Modliszki w Puszczy Białowieskiej można spotkać już niemal wszędzie. To znaczy, może nie tyle w samym lesie, co na jego obrzeżach, czyli na łąkach, a nawet w ogrodach.

Ta, którą spotkałem jesienią była doskonale zamaskowana i pomimo wstępnej niechęci do fotograficznej sesji (próbowała ucieczki), w końcu postanowiła zaprezentować swoje wdzięki w blasku zachodzącego słońca. 

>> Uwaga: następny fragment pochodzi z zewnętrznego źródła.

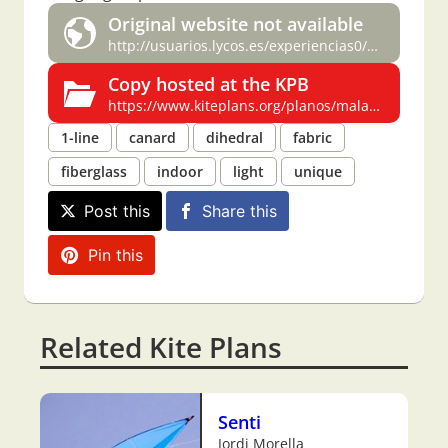
Original website not available
http://usuarios.lycos.es/experiencias0/MALARD.html
Copy hosted at the KPB
https://www.kiteplans.org/planos/malard3/malard3.html
1-line
canard
dihedral
fabric
fiberglass
indoor
light
unique
Post this
Share this
Pin this
Related Kite Plans
Senti
Jordi Morella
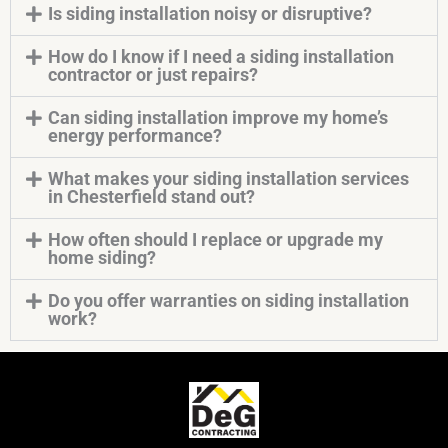
Is siding installation noisy or disruptive?
How do I know if I need a siding installation
contractor or just repairs?
Can siding installation improve my home’s
energy performance?
What makes your siding installation services
in Chesterfield stand out?
How often should I replace or upgrade my
home siding?
Do you offer warranties on siding installation
work?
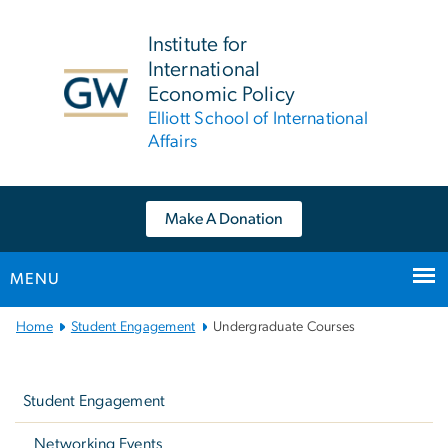
n
tent
Institute for
International
Economic Policy
Elliott School of International
Affairs
Make A Donation
MENU
Main
Home
Student Engagement
Undergraduate Courses
Bootstrap
Left
Navigation
navigation
Student Engagement
Networking Events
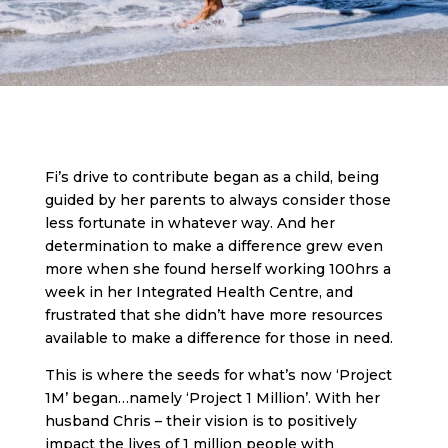
Fi’s drive to contribute began as a child, being
guided by her parents to always consider those
less fortunate in whatever way. And her
determination to make a difference grew even
more when she found herself working 100hrs a
week in her Integrated Health Centre, and
frustrated that she didn’t have more resources
available to make a difference for those in need.
This is where the seeds for what’s now ‘Project
1M’ began…namely ‘Project 1 Million’. With her
husband Chris – their vision is to positively
impact the lives of 1 million people with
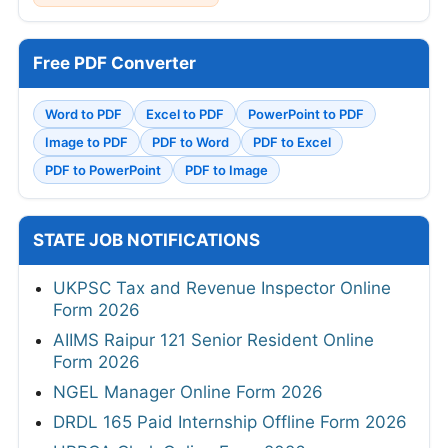
Free PDF Converter
Word to PDF
Excel to PDF
PowerPoint to PDF
Image to PDF
PDF to Word
PDF to Excel
PDF to PowerPoint
PDF to Image
STATE JOB NOTIFICATIONS
UKPSC Tax and Revenue Inspector Online
Form 2026
AIIMS Raipur 121 Senior Resident Online
Form 2026
NGEL Manager Online Form 2026
DRDL 165 Paid Internship Offline Form 2026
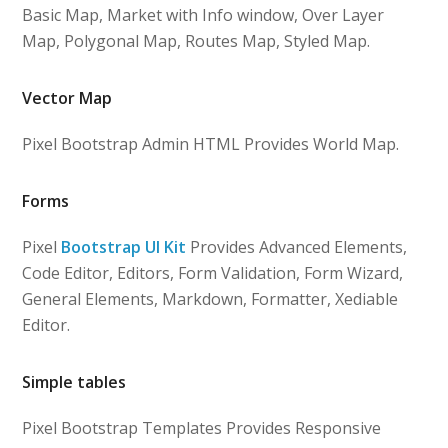
Basic Map, Market with Info window, Over Layer
Map, Polygonal Map, Routes Map, Styled Map.
Vector Map
Pixel Bootstrap Admin HTML Provides World Map.
Forms
Pixel
Bootstrap UI Kit
Provides Advanced Elements,
Code Editor, Editors, Form Validation, Form Wizard,
General Elements, Markdown, Formatter, Xediable
Editor.
Simple tables
Pixel Bootstrap Templates Provides Responsive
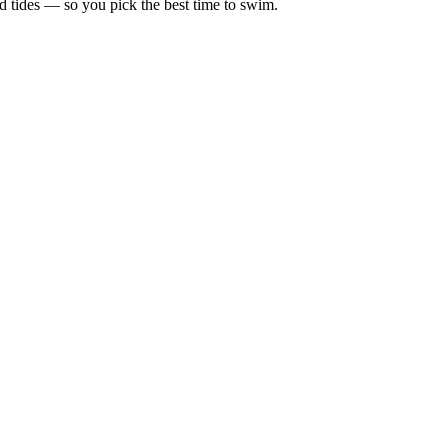
d tides — so you pick the best time to swim.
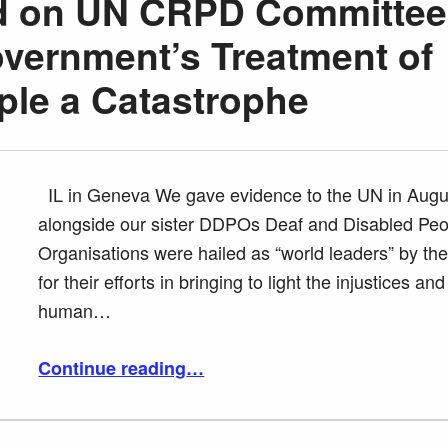
rd on UN CRPD Committee
overnment’s Treatment of
ple a Catastrophe
IL in Geneva We gave evidence to the UN in Augu
alongside our sister DDPOs Deaf and Disabled Peo
Organisations were hailed as “world leaders” by th
for their efforts in bringing to light the injustices and
human…
“Tracey Lazard on UN CRPD Committee calling UK Government’s Treatment of Disabled People a Catastrophe”
Continue reading
…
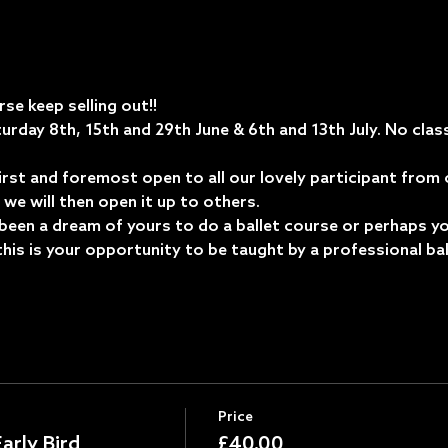
se keep selling out!! 
urday 8th, 15th and 29th June & 6th and 13th July. No class
first and foremost open to all our lovely participant from
we will then open it up to others.  
been a dream of yours to do a ballet course or perhaps y
.. this is your opportunity to be taught by a professional bal
Price
arly Bird
£40.00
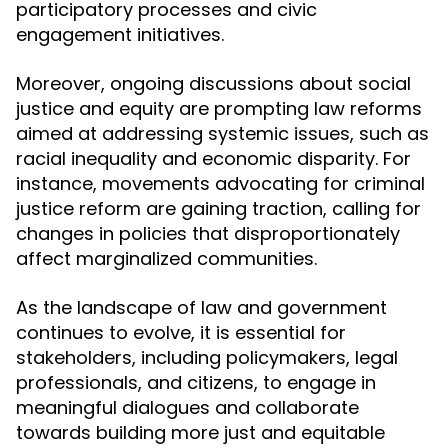
participatory processes and civic
engagement initiatives.
Moreover, ongoing discussions about social
justice and equity are prompting law reforms
aimed at addressing systemic issues, such as
racial inequality and economic disparity. For
instance, movements advocating for criminal
justice reform are gaining traction, calling for
changes in policies that disproportionately
affect marginalized communities.
As the landscape of law and government
continues to evolve, it is essential for
stakeholders, including policymakers, legal
professionals, and citizens, to engage in
meaningful dialogues and collaborate
towards building more just and equitable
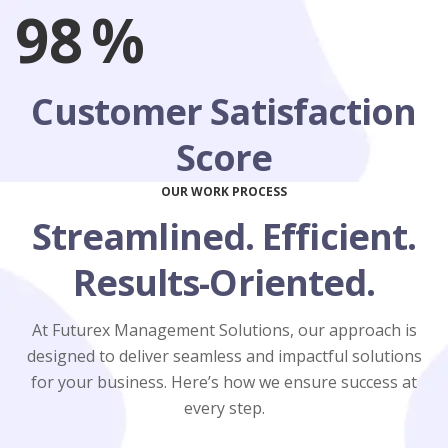
98
%
Customer Satisfaction
Score
OUR WORK PROCESS
Streamlined. Efficient.
Results-Oriented.
At Futurex Management Solutions, our approach is
designed to deliver seamless and impactful solutions
for your business. Here’s how we ensure success at
every step.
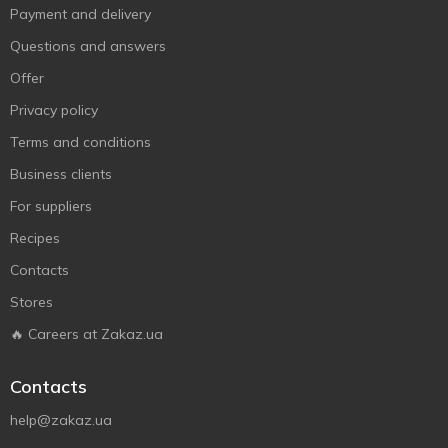
Payment and delivery
Questions and answers
Offer
Privacy policy
Terms and conditions
Business clients
For suppliers
Recipes
Contacts
Stores
🔥 Careers at Zakaz.ua
Contacts
help@zakaz.ua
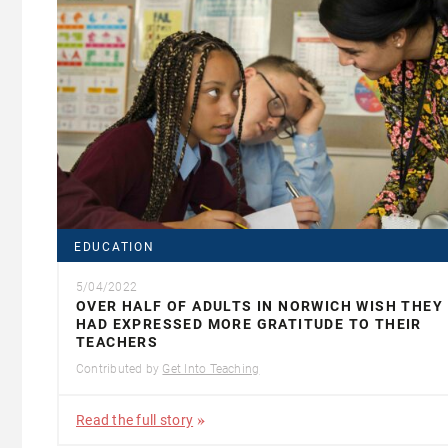
EDUCATION
5/04/2022
OVER HALF OF ADULTS IN NORWICH WISH THEY
HAD EXPRESSED MORE GRATITUDE TO THEIR
TEACHERS
Contributed by
Get Into Teaching
Read the full story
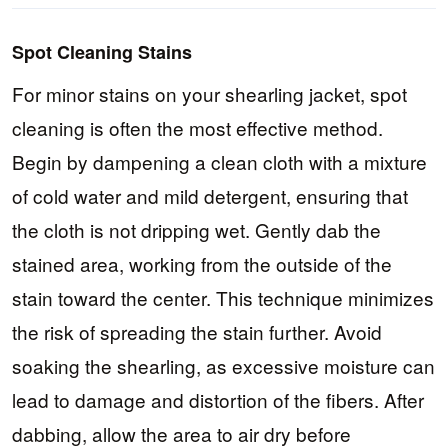
Spot Cleaning Stains
For minor stains on your shearling jacket, spot
cleaning is often the most effective method.
Begin by dampening a clean cloth with a mixture
of cold water and mild detergent, ensuring that
the cloth is not dripping wet. Gently dab the
stained area, working from the outside of the
stain toward the center. This technique minimizes
the risk of spreading the stain further. Avoid
soaking the shearling, as excessive moisture can
lead to damage and distortion of the fibers. After
dabbing, allow the area to air dry before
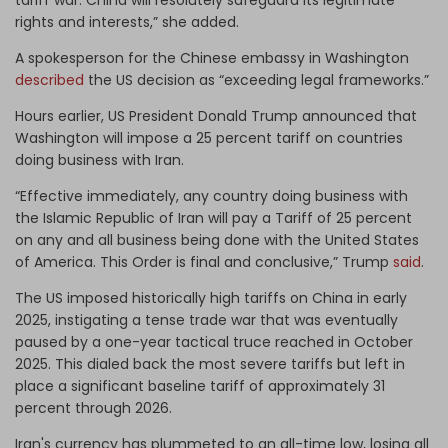
rights and interests,” she added.
A spokesperson for the Chinese embassy in Washington
described
the US decision as “exceeding legal frameworks.”
Hours earlier, US President Donald Trump announced that
Washington will impose a 25 percent tariff on countries
doing business with Iran.
“Effective immediately, any country doing business with
the Islamic Republic of Iran will pay a Tariff of 25 percent
on any and all business being done with the United States
of America. This Order is final and conclusive,” Trump
said
.
The US imposed historically high tariffs on China in early
2025, instigating a tense trade war that was eventually
paused by a one-year tactical truce reached in October
2025. This dialed back the most severe tariffs but left in
place a significant baseline tariff of approximately 31
percent through 2026.
Iran's currency has plummeted to an all-time low, losing all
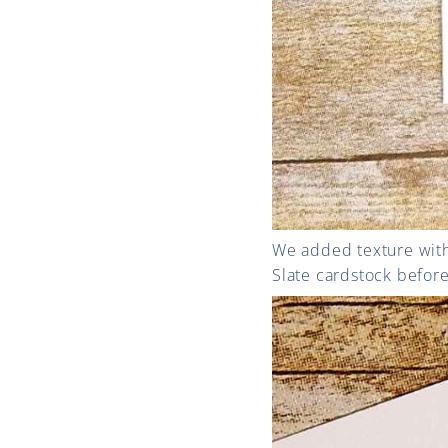
We added texture with
Slate cardstock before 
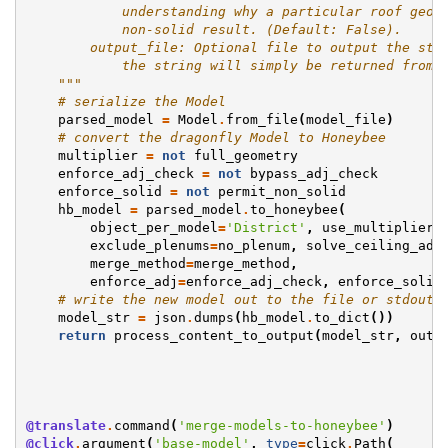
            understanding why a particular roof geom
            non-solid result. (Default: False).
        output_file: Optional file to output the str
            the string will simply be returned from 
    """
# serialize the Model
parsed_model
=
Model
.
from_file
(
model_file
)
# convert the dragonfly Model to Honeybee
multiplier
=
not
full_geometry
enforce_adj_check
=
not
bypass_adj_check
enforce_solid
=
not
permit_non_solid
hb_model
=
parsed_model
.
to_honeybee
(
object_per_model
=
'District'
,
use_multiplier
=
exclude_plenums
=
no_plenum
,
solve_ceiling_adj
merge_method
=
merge_method
,
enforce_adj
=
enforce_adj_check
,
enforce_solid
# write the new model out to the file or stdout
model_str
=
json
.
dumps
(
hb_model
.
to_dict
())
return
process_content_to_output
(
model_str
,
outp
@translate
.
command
(
'merge-models-to-honeybee'
)
@click
.
argument
(
'base-model'
,
type
=
click
.
Path
(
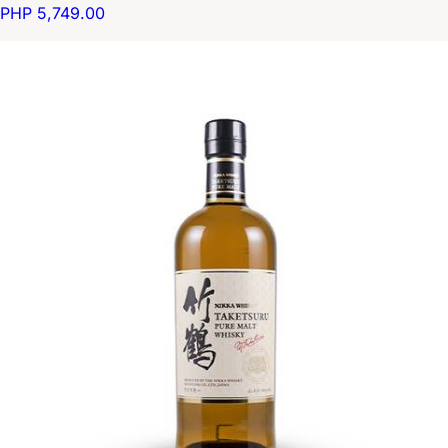
PHP 5,749.00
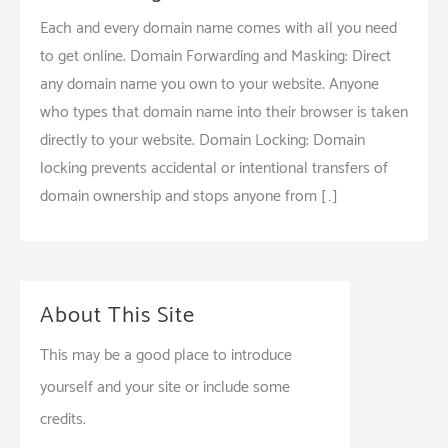
Each and every domain name comes with all you need
to get online. Domain Forwarding and Masking: Direct
any domain name you own to your website. Anyone
who types that domain name into their browser is taken
directly to your website. Domain Locking: Domain
locking prevents accidental or intentional transfers of
domain ownership and stops anyone from […]
About This Site
This may be a good place to introduce
yourself and your site or include some
credits.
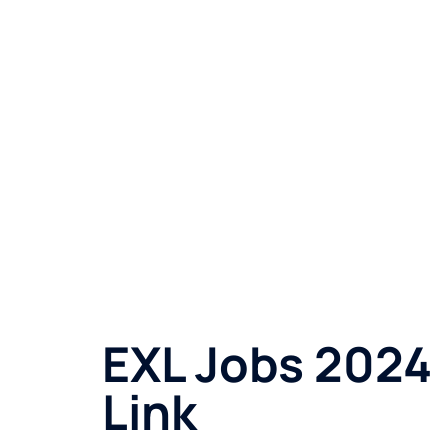
EXL Jobs 2024 
Link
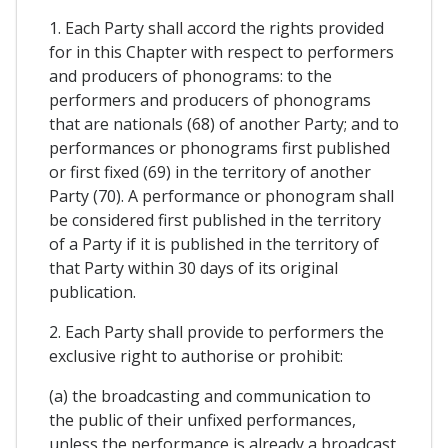
1. Each Party shall accord the rights provided
for in this Chapter with respect to performers
and producers of phonograms: to the
performers and producers of phonograms
that are nationals (68) of another Party; and to
performances or phonograms first published
or first fixed (69) in the territory of another
Party (70). A performance or phonogram shall
be considered first published in the territory
of a Party if it is published in the territory of
that Party within 30 days of its original
publication.
2. Each Party shall provide to performers the
exclusive right to authorise or prohibit:
(a) the broadcasting and communication to
the public of their unfixed performances,
unless the performance is already a broadcast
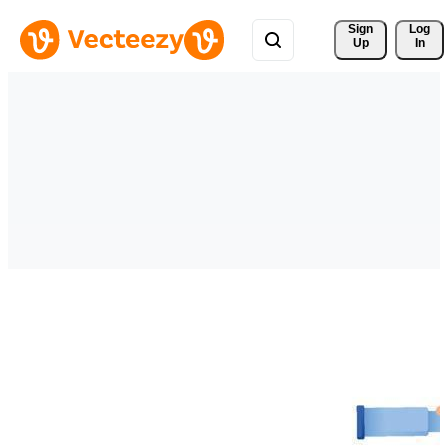
Sign 
Log
Up
In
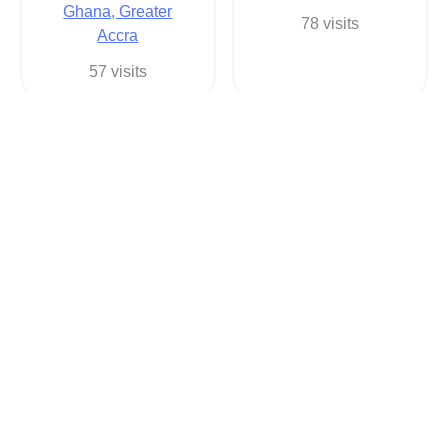
Ghana, Greater
78 visits
Accra
57 visits
George Owusu
Arkuah Legacy
2330244631888
2330548309183
Auto in
Apparel & Clothing
Ghana, Greater
in
Accra
Ghana, Ashanti
49 visits
81 visits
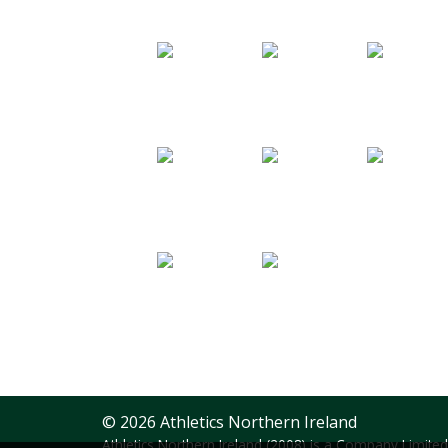
© 2026 Athletics Northern Ireland
Athletics Northern Ireland (2008) is a Company Limit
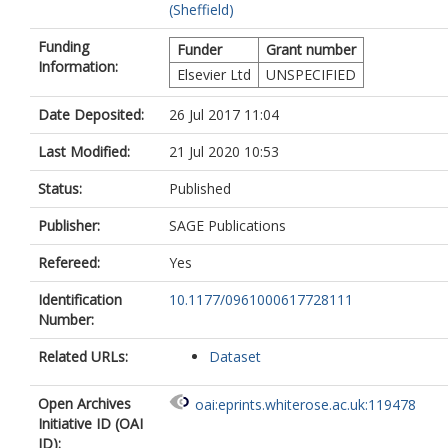
(Sheffield)
Funding
Funder
Grant number
Information:
Elsevier Ltd
UNSPECIFIED
Date Deposited:
26 Jul 2017 11:04
Last Modified:
21 Jul 2020 10:53
Status:
Published
Publisher:
SAGE Publications
Refereed:
Yes
Identification
10.1177/0961000617728111
Number:
Related URLs:
Dataset
Open Archives
oai:eprints.whiterose.ac.uk:119478
Initiative ID (OAI
ID):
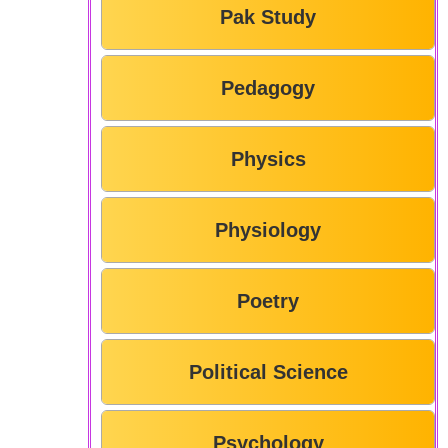
Pak Study
Pedagogy
Physics
Physiology
Poetry
Political Science
Psychology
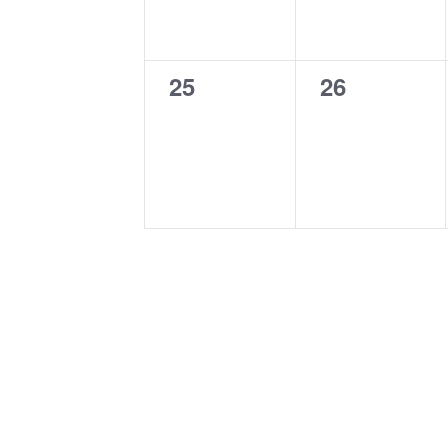
0
0
25
26
events,
events,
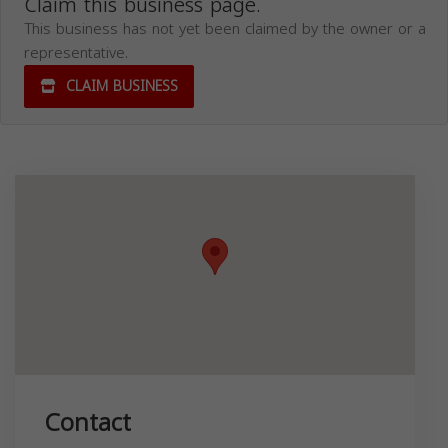
Claim this business page.
This business has not yet been claimed by the owner or a
representative.
CLAIM BUSINESS
Contact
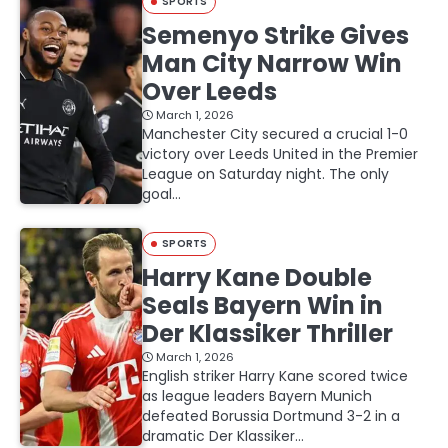
SPORTS
Semenyo Strike Gives
Man City Narrow Win
Over Leeds
March 1, 2026
Manchester City secured a crucial 1-0
victory over Leeds United in the Premier
League on Saturday night. The only
goal…
SPORTS
Harry Kane Double
Seals Bayern Win in
Der Klassiker Thriller
March 1, 2026
English striker Harry Kane scored twice
as league leaders Bayern Munich
defeated Borussia Dortmund 3-2 in a
dramatic Der Klassiker…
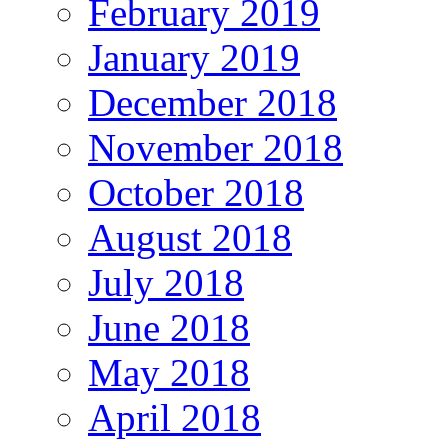
February 2019
January 2019
December 2018
November 2018
October 2018
August 2018
July 2018
June 2018
May 2018
April 2018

Napisałem „ucieczki”? W zasadzie trudno nazwać jej bardzo powolne ruchy ucieczką, ale w jej mniemaniu pewnie był to jakiś sposób ratunku. Co mnie jednak zastanowiło, to fakt, że nie skorzystała z umiejętności latania i nie próbowała uciec przed moim wścibstwem bardziej zdecydowanie. Ostatecznie dałem za wygraną. Modliszka nigdzie nie odleciała, a dla mnie przyszedł czas powrotu do domu. Na kolejne spotkania z modliszkami trzeba poczekać kilka miesięcy.

W tym roku usiłowałem znaleźć gniazdo założone przez samicę modliszki. Do tej pory mi się nie udało, musi być doskonale zamaskowane, podobnie jak gniazdo tygrzyka paskowanego - opowiadałem wam już o nim. O ile jednak „urnę” tygrzyka udaje mi się namierzyć dość sprawnie, o tyle gniazdo modliszki wciąż pozostaje niedostępne. Gdy znajdę, na pewno się o tym dowiecie.